## Task objective
Scan the records for the string "none"; copy each line where it occurs.

Study material Start Marker

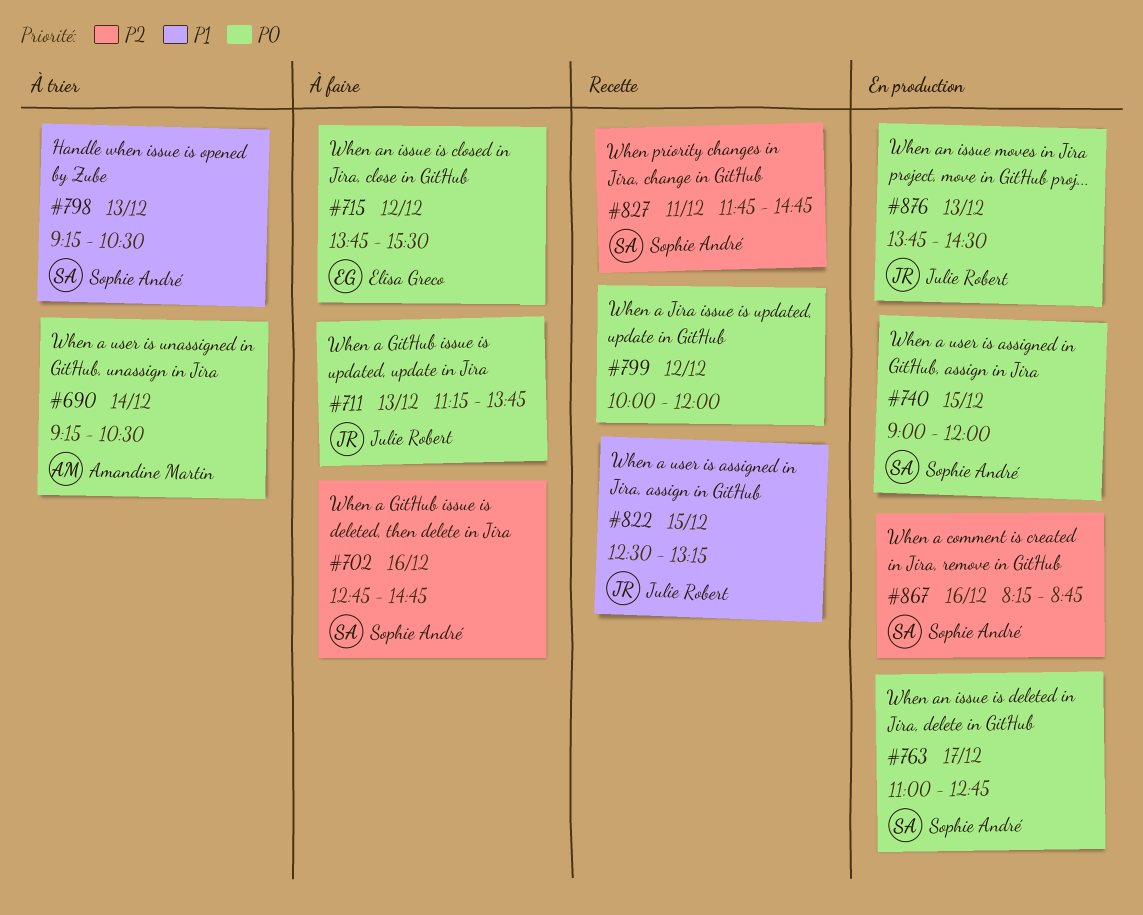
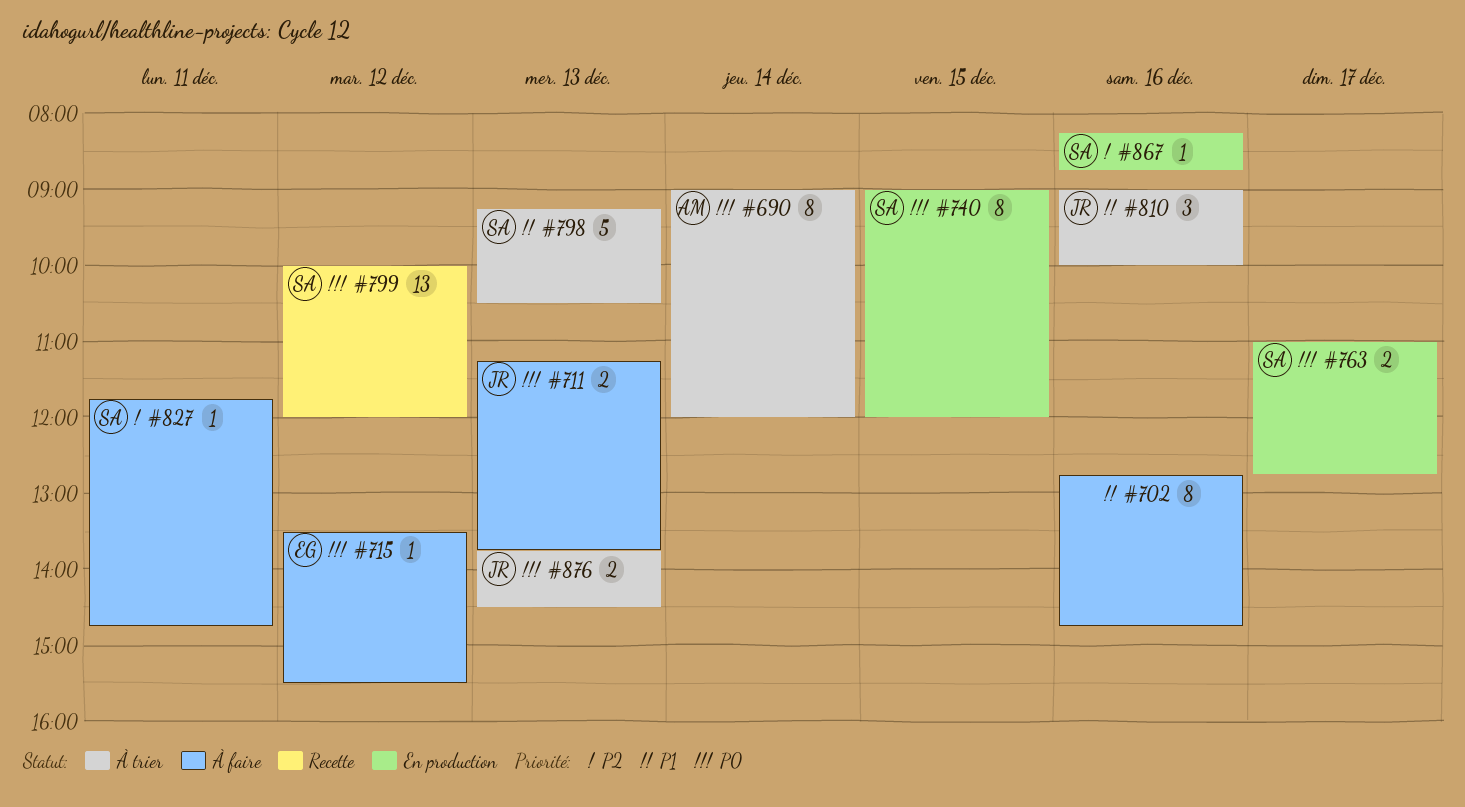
#690, begins: 09:15 -> 09:00
#690, ends: 10:30 -> 12:00
#702, owner: Sophie André -> none
#702, priority: P2 -> P1
#715, begins: 13:45 -> 13:30
#799, owner: none -> Sophie André
#810: none -> present
#822: present -> none
#827, status: Recette -> À faire
#876, status: En production -> À trier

Study material End Marker

## Exercise result
#702, owner: Sophie André -> none
#799, owner: none -> Sophie André
#810: none -> present
#822: present -> none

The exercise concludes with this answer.